Being “Tucker Max” has been very profitable for Tucker Max. When he started writing in the early 2000s, he said, “the entire social justice warrior movement didn’t exist.” He calls it “authoritarian” and “anti-American.” He describes Lena Dunham—“the anti-me”—as if she were its living embodiment. “She got a $6 million advance for her book, and it was a complete bomb,” he said. “I had a massive groundswell of support, massive book sales, and everyone in media hated me.”

he spent a few years as a kind of self-styled dating expert, cranking out a podcast called Mating Grounds and a swaggering guide called Mate: Become the Man Women Want before deciding that persona had run its course, too.

*They had their first child in 2014 and were married soon afterward. “He’s done a lot of personal growth,” she said.

A lot of this personal growth came via Freudian psychoanalysis. For four years, Max saw an analyst four times a week.*

Book in a Box, the company he founded in 2014, makes perfect sense as a Maxian venture.

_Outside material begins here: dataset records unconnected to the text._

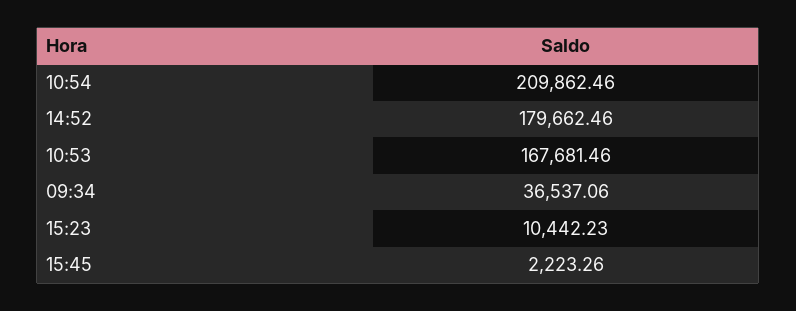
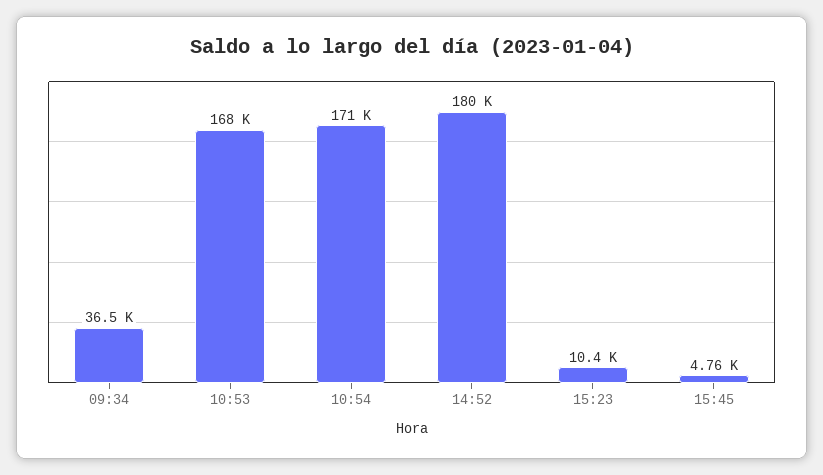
  {
-   "10:54": 209862.46,
+   "10:54": 171000,
    "14:52": 179662.46,
    "10:53": 167681.46,
    "09:34": 36537.06,
    "15:23": 10442.23,
-   "15:45": 2223.26
+   "15:45": 4760
  }

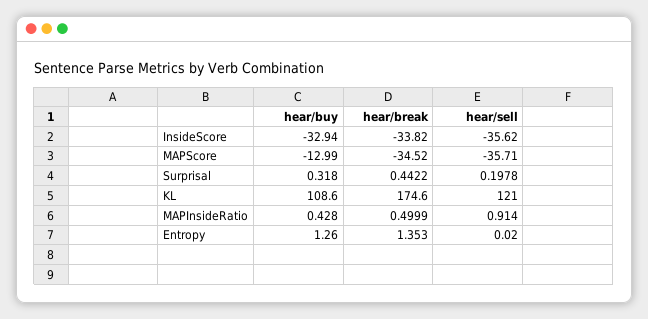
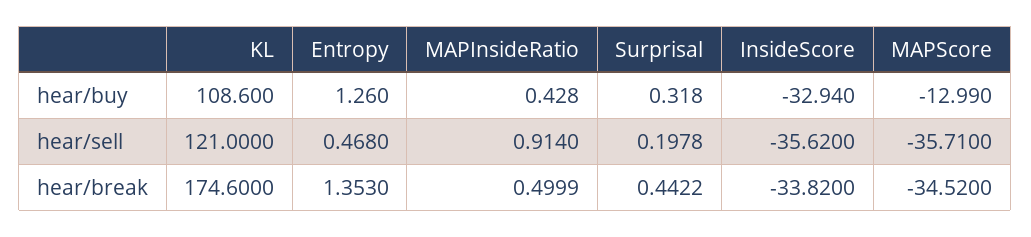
  {
    "hear/buy": {
      "InsideScore": -32.94,
      "MAPScore": -12.99,
      "Surprisal": 0.318,
      "KL": 108.6,
      "MAPInsideRatio": 0.428,
      "Entropy": 1.26
    },
    "hear/break": {
      "InsideScore": -33.82,
      "MAPScore": -34.52,
      "Surprisal": 0.4422,
      "KL": 174.6,
      "MAPInsideRatio": 0.4999,
      "Entropy": 1.353
    },
    "hear/sell": {
      "InsideScore": -35.62,
      "MAPScore": -35.71,
      "Surprisal": 0.1978,
      "KL": 121,
      "MAPInsideRatio": 0.914,
-     "Entropy": 0.02
+     "Entropy": 0.468
    }
  }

It conveniently merges his disgust with the cultural elite, his image of himself as a kind of populist crusader, and his belief in the magical self-branding power of books

Perhaps unsurprisingly, Max couldn’t resist broadcasting his role. “My first new book of short stories in years is out,” he wrote on Facebook. “No, I did not transition to become a black woman. … I was the co-writer for Tiffany Haddish’s book.”

“Haddish is the golden goose, she is incredible, this book is saving jobs, and the Jezebel piece freaked everyone out,” said someone who works in publishing but asked not to be named for fear of professional retribution. “Tucker didn’t know how to be a ghostwriter because he didn’t know how to share the spotlight,” the source said. “There’s always an agenda there, and right now it’s leveraging Tiffany to build up on Book in a Box and make a billion dollars.”

If any of this—the relentless entrepreneurial agenda, the showboating rhetoric, the bulldozer defensiveness, the elite-bashing, the victim complex—sounds familiar, he’s clear that this is a comparison he deplores. “I would say Trump and I are direct opposites,”

But as Max talks about his own evolution, it also feels like one reason he got tired of fratire is that he became disgusted with a chunk of his fans—specifically, the Red Pill and incel types who lionize him. “Most of those dudes are fucking toxic, creepy weirdos,” he said. There was always an element of his audience, he explained, “that are people I can’t stand.” He hates being conflated with “manosphere” guys.